Joaquin Phoenix smiles like the Joker in a Gotham that looks more like Martin Scorsese’s New York than ever.

    In one of the most revealing sequences of Joker, the tormented Arthur Fleck (a Joaquin Phoenix who recovers the disjointed countenance and the emaciated physique that he exhibited in The Master) sneaks into a theater in which Modern Times is projected. The anachronism is striking: Chaplin’s humanistic masterpiece premiered in 1936, while the nihilistic Joker takes place in 1981, the year Ronald Reagan arrived in the White House. A time jump that outlines an abbreviated history of the 20th century, starring in this case the oppression of the individual at the hands of an alienating system.

    While Chaplin immersed Charlot in the gears of an inhuman industrial machinery, Todd Phillips places Arthur/Joker at the heart of a (very contemporary) neoliberal nightmare, trapped between the most cynical face of power and the amorality of the media universe. An impossible crossroads that seems to offer only one escape route: madness. That’s entertainment? In the midst of a Hollywood bent on elusive spectacle, Phillips and Phoenix’s Joker emerges as a political object in revolt. A transgressive work that distances itself from the grandiloquent epic and the expansive narrative of its billboard sisters (from the Batman movies directed by Christopher Nolan to the Marvel Cinematic Universe) to focus on the intimacy of a tragic antihero: a man whose thirst for affection and recognition is devastated by its marginal condition, by the dismantling of public services and by the violence of a Gotham akin to the New York of Taxi Driver and The King of Comedy.

    Eventually, the suffering of Arthur/Joker is so palpable and shocking that the viewer has no other way out than to identify society as the real villain of the function.
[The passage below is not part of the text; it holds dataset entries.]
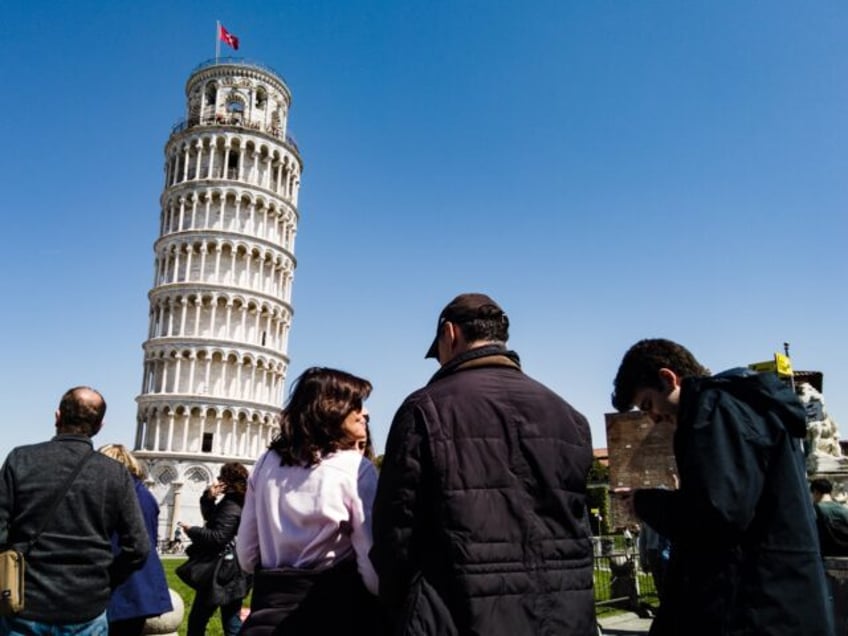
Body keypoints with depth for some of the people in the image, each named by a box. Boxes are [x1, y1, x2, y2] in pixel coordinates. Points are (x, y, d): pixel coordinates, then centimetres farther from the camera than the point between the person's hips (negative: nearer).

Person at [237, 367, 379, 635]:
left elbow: (247, 556, 9)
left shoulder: (266, 463, 3)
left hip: (271, 607, 4)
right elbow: (373, 566, -17)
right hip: (334, 608, -4)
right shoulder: (357, 469, -13)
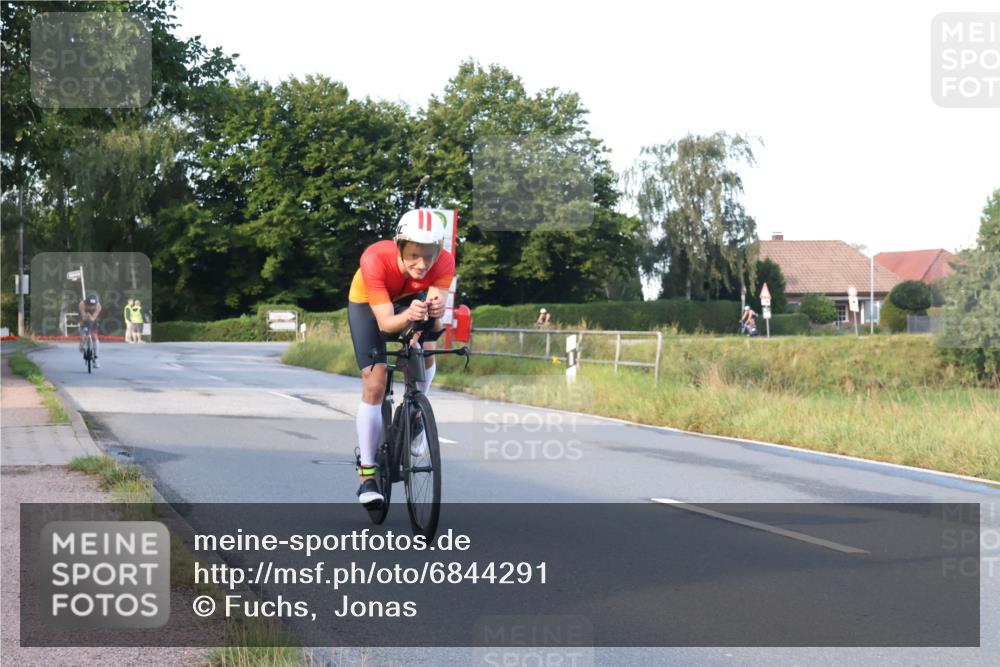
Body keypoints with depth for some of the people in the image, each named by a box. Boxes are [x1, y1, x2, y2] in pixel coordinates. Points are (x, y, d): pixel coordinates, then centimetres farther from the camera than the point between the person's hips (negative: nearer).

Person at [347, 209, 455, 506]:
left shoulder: (444, 263, -34)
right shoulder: (375, 260, -41)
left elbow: (436, 326, -35)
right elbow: (385, 323, -40)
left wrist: (435, 312, -58)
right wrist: (407, 317, -61)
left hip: (412, 299, 3)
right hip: (367, 304, -3)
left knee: (426, 350, -25)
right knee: (374, 384, -12)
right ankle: (367, 474, -3)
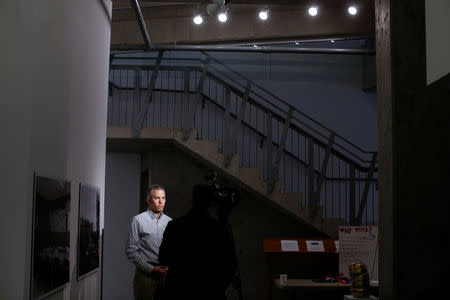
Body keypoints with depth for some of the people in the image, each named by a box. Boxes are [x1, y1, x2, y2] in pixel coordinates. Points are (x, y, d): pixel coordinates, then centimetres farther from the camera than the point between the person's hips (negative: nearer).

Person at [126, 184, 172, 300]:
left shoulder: (169, 221, 9)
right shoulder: (139, 220, -3)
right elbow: (131, 251, -5)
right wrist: (151, 269, -11)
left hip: (166, 275, 3)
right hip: (146, 275, -3)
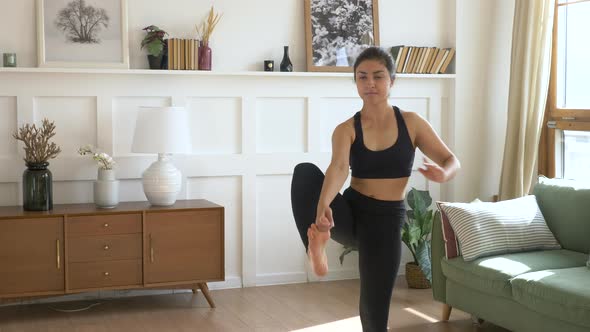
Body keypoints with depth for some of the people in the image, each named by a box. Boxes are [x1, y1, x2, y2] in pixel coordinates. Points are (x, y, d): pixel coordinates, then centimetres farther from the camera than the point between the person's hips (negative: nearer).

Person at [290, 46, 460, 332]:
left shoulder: (412, 123, -1)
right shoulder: (346, 130, -4)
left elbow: (452, 161, 1)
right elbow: (338, 168, -23)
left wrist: (443, 174, -25)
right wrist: (323, 206, -44)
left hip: (386, 219, 0)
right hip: (349, 212, 1)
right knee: (305, 171, -27)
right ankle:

Smiles that are tears. Despite his insubordinate spirit, Joker knows how to move cunningly within the universes of comics and entertainment cinema. The idea of ​​delving into the origins of the Joker might seem sacrilege, however, Phillips stirs up the DC Comics imaginary by keeping his genealogies and his iconography very much alive. An ambivalence that is also transferred to the relationship of the film with the current superheroic fever.

    On the one hand, Phillips distances himself from the predominant digital paraphernalia in today’s Hollywood, but he doesn’t hesitate to energize his Joker with vibrant whiffs of Scorsesian cinerock, perpetrated on top of Gary Glitter’s Rock n Roll Part 2 or Frank Sinatra’s That’s Life. Effervescent pirouettes of a film that turns the Joker’s smile into the painful and wild howl of a cinema and a world thirsty for revolution.

    For those who believe in the political potential of entertainment cinema.

    The best: the humanity that underlies the animalistic interpretation of Phoenix.

    The worst: a somewhat unnecessary epilogue.

    DATA SHEET

    Address: Todd Phillips Distribution: Joaquin Phoenix, Robert De Niro, Frances Conroy, Zazie Beetz, Brett Cullen, Dante Pereira-Olson, Douglas Hodge Original title: joker Country: USA Year: 2019 Release date: 04-10-2019 Gender: thriller Script: Todd PhillipsScott Silver Duration: 121 minutes

    Synopsis: Arthur Fleck (Phoenix) is a man ignored by society, whose motivation in life is to make people laugh. But a series of tragic events will lead him to see the world in a different way. Film based on the popular DC Comics character Joker, known as Batman’s archvillain, but in this film he will take on a more realistic and darker look.